**** Raw data ****

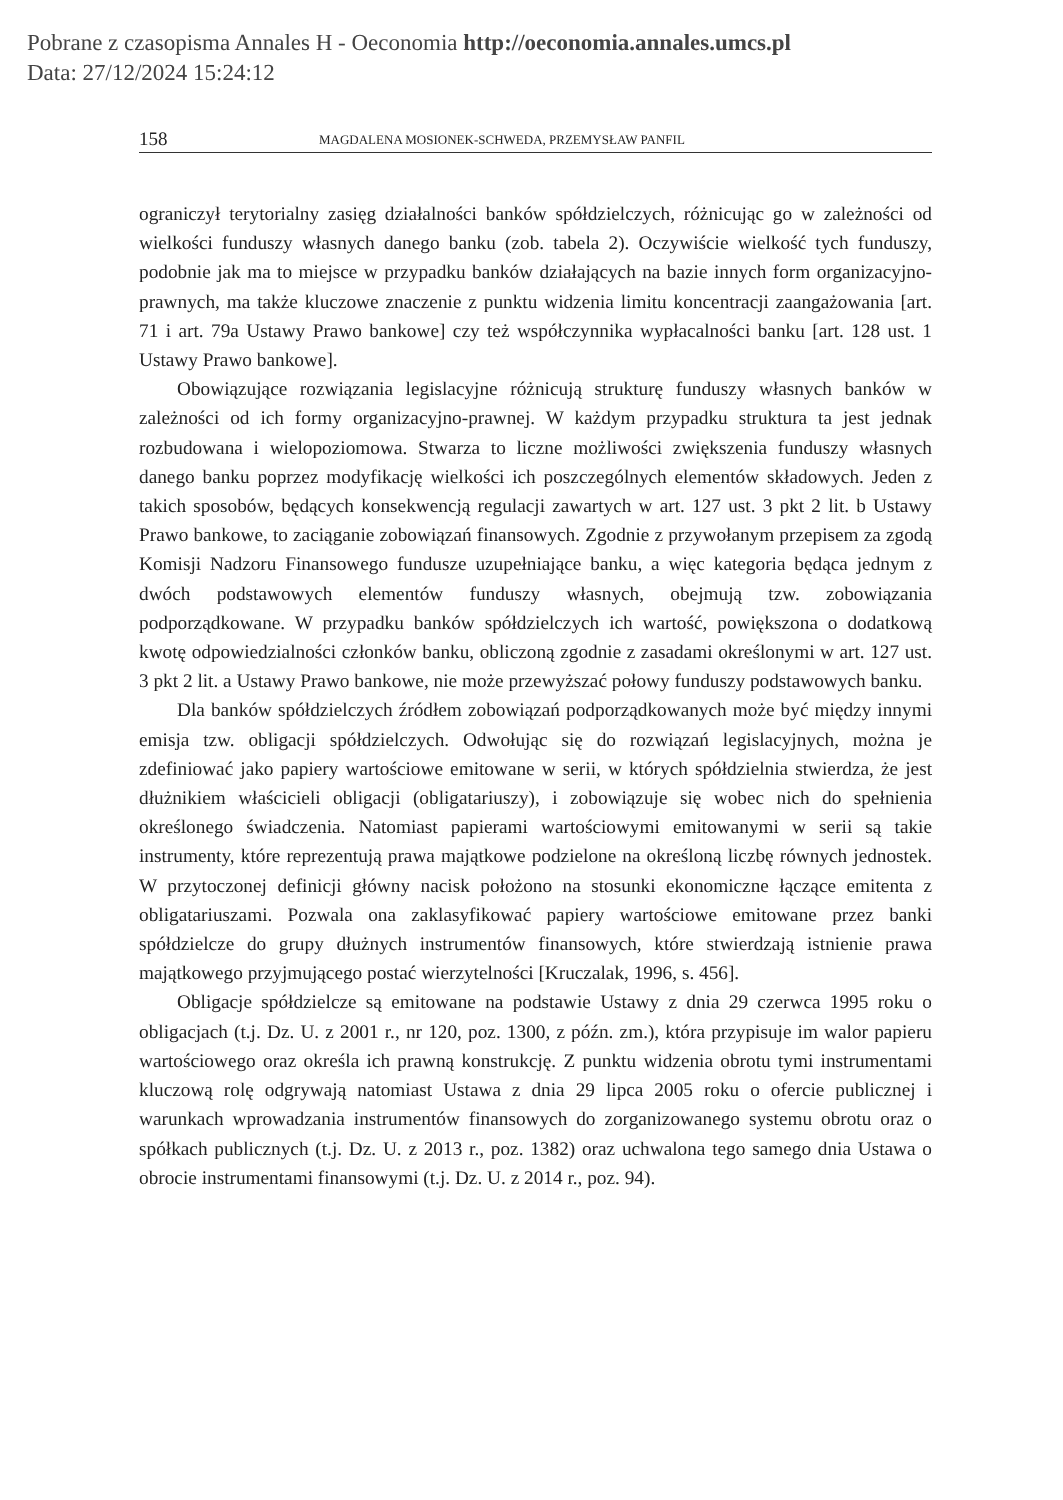Pobrane z czasopisma Annales H - Oeconomia http://oeconomia.annales.umcs.pl
Data: 27/12/2024 15:24:12
158 MAGDALENA MOSIONEK-SCHWEDA, PRZEMYSŁAW PANFIL
ograniczył terytorialny zasięg działalności banków spółdzielczych, różnicując go w zależności od wielkości funduszy własnych danego banku (zob. tabela 2). Oczywiście wielkość tych funduszy, podobnie jak ma to miejsce w przypadku banków działających na bazie innych form organizacyjno-prawnych, ma także kluczowe znaczenie z punktu widzenia limitu koncentracji zaangażowania [art. 71 i art. 79a Ustawy Prawo bankowe] czy też współczynnika wypłacalności banku [art. 128 ust. 1 Ustawy Prawo bankowe].
Obowiązujące rozwiązania legislacyjne różnicują strukturę funduszy własnych banków w zależności od ich formy organizacyjno-prawnej. W każdym przypadku struktura ta jest jednak rozbudowana i wielopoziomowa. Stwarza to liczne możliwości zwiększenia funduszy własnych danego banku poprzez modyfikację wielkości ich poszczególnych elementów składowych. Jeden z takich sposobów, będących konsekwencją regulacji zawartych w art. 127 ust. 3 pkt 2 lit. b Ustawy Prawo bankowe, to zaciąganie zobowiązań finansowych. Zgodnie z przywołanym przepisem za zgodą Komisji Nadzoru Finansowego fundusze uzupełniające banku, a więc kategoria będąca jednym z dwóch podstawowych elementów funduszy własnych, obejmują tzw. zobowiązania podporządkowane. W przypadku banków spółdzielczych ich wartość, powiększona o dodatkową kwotę odpowiedzialności członków banku, obliczoną zgodnie z zasadami określonymi w art. 127 ust. 3 pkt 2 lit. a Ustawy Prawo bankowe, nie może przewyższać połowy funduszy podstawowych banku.
Dla banków spółdzielczych źródłem zobowiązań podporządkowanych może być między innymi emisja tzw. obligacji spółdzielczych. Odwołując się do rozwiązań legislacyjnych, można je zdefiniować jako papiery wartościowe emitowane w serii, w których spółdzielnia stwierdza, że jest dłużnikiem właścicieli obligacji (obligatariuszy), i zobowiązuje się wobec nich do spełnienia określonego świadczenia. Natomiast papierami wartościowymi emitowanymi w serii są takie instrumenty, które reprezentują prawa majątkowe podzielone na określoną liczbę równych jednostek. W przytoczonej definicji główny nacisk położono na stosunki ekonomiczne łączące emitenta z obligatariuszami. Pozwala ona zaklasyfikować papiery wartościowe emitowane przez banki spółdzielcze do grupy dłużnych instrumentów finansowych, które stwierdzają istnienie prawa majątkowego przyjmującego postać wierzytelności [Kruczalak, 1996, s. 456].
Obligacje spółdzielcze są emitowane na podstawie Ustawy z dnia 29 czerwca 1995 roku o obligacjach (t.j. Dz. U. z 2001 r., nr 120, poz. 1300, z późn. zm.), która przypisuje im walor papieru wartościowego oraz określa ich prawną konstrukcję. Z punktu widzenia obrotu tymi instrumentami kluczową rolę odgrywają natomiast Ustawa z dnia 29 lipca 2005 roku o ofercie publicznej i warunkach wprowadzania instrumentów finansowych do zorganizowanego systemu obrotu oraz o spółkach publicznych (t.j. Dz. U. z 2013 r., poz. 1382) oraz uchwalona tego samego dnia Ustawa o obrocie instrumentami finansowymi (t.j. Dz. U. z 2014 r., poz. 94).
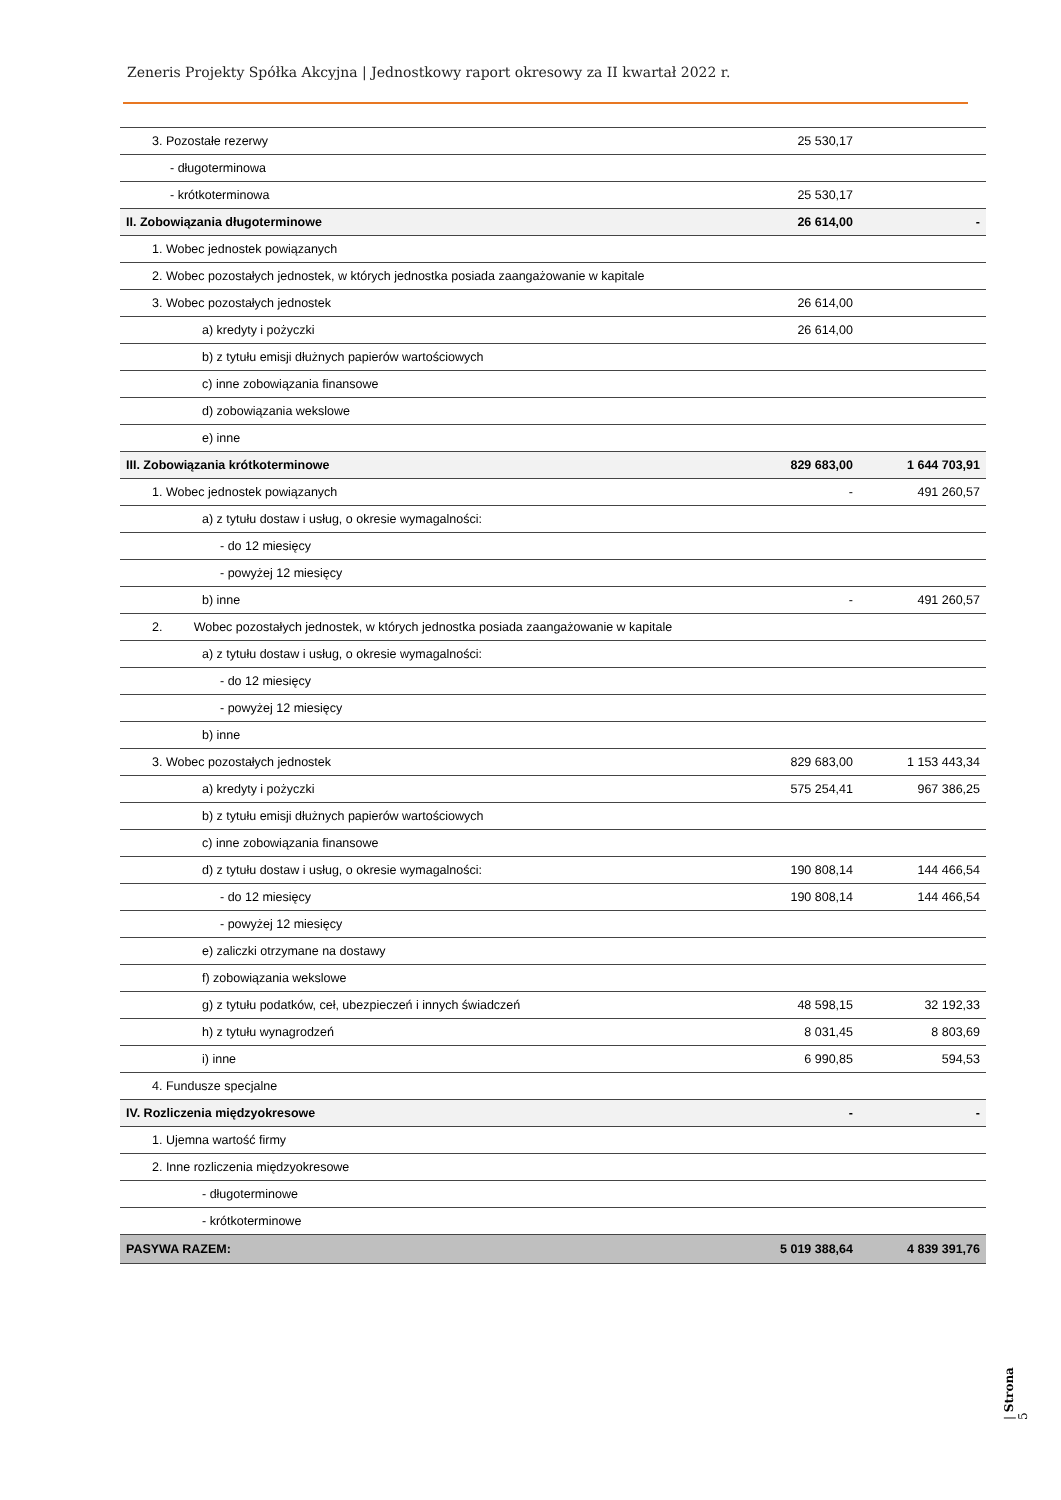Zeneris Projekty Spółka Akcyjna | Jednostkowy raport okresowy za II kwartał 2022 r.
| 3. Pozostałe rezerwy | 25 530,17 | |
| - długoterminowa | | |
| - krótkoterminowa | 25 530,17 | |
| II. Zobowiązania długoterminowe | 26 614,00 | - |
| 1. Wobec jednostek powiązanych | | |
| 2. Wobec pozostałych jednostek, w których jednostka posiada zaangażowanie w kapitale | | |
| 3. Wobec pozostałych jednostek | 26 614,00 | |
| a) kredyty i pożyczki | 26 614,00 | |
| b) z tytułu emisji dłużnych papierów wartościowych | | |
| c) inne zobowiązania finansowe | | |
| d) zobowiązania wekslowe | | |
| e) inne | | |
| III. Zobowiązania krótkoterminowe | 829 683,00 | 1 644 703,91 |
| 1. Wobec jednostek powiązanych | - | 491 260,57 |
| a) z tytułu dostaw i usług, o okresie wymagalności: | | |
| - do 12 miesięcy | | |
| - powyżej 12 miesięcy | | |
| b) inne | - | 491 260,57 |
| 2. Wobec pozostałych jednostek, w których jednostka posiada zaangażowanie w kapitale | | |
| a) z tytułu dostaw i usług, o okresie wymagalności: | | |
| - do 12 miesięcy | | |
| - powyżej 12 miesięcy | | |
| b) inne | | |
| 3. Wobec pozostałych jednostek | 829 683,00 | 1 153 443,34 |
| a) kredyty i pożyczki | 575 254,41 | 967 386,25 |
| b) z tytułu emisji dłużnych papierów wartościowych | | |
| c) inne zobowiązania finansowe | | |
| d) z tytułu dostaw i usług, o okresie wymagalności: | 190 808,14 | 144 466,54 |
| - do 12 miesięcy | 190 808,14 | 144 466,54 |
| - powyżej 12 miesięcy | | |
| e) zaliczki otrzymane na dostawy | | |
| f) zobowiązania wekslowe | | |
| g) z tytułu podatków, ceł, ubezpieczeń i innych świadczeń | 48 598,15 | 32 192,33 |
| h) z tytułu wynagrodzeń | 8 031,45 | 8 803,69 |
| i) inne | 6 990,85 | 594,53 |
| 4. Fundusze specjalne | | |
| IV. Rozliczenia międzyokresowe | - | - |
| 1. Ujemna wartość firmy | | |
| 2. Inne rozliczenia międzyokresowe | | |
| - długoterminowe | | |
| - krótkoterminowe | | |
| PASYWA RAZEM: | 5 019 388,64 | 4 839 391,76 |
| Strona 5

****

▸ What is required
Make an exact copy of the records from their first line through the line containing "158 MAGDALENA MOSIONEK-SCHWEDA, PRZEMYSŁAW", both ends included, with the pictures omitted.

▸ Exercise result
Pobrane z czasopisma Annales H - Oeconomia http://oeconomia.annales.umcs.pl
Data: 27/12/2024 15:24:12
158 MAGDALENA MOSIONEK-SCHWEDA, PRZEMYSŁAW PANFIL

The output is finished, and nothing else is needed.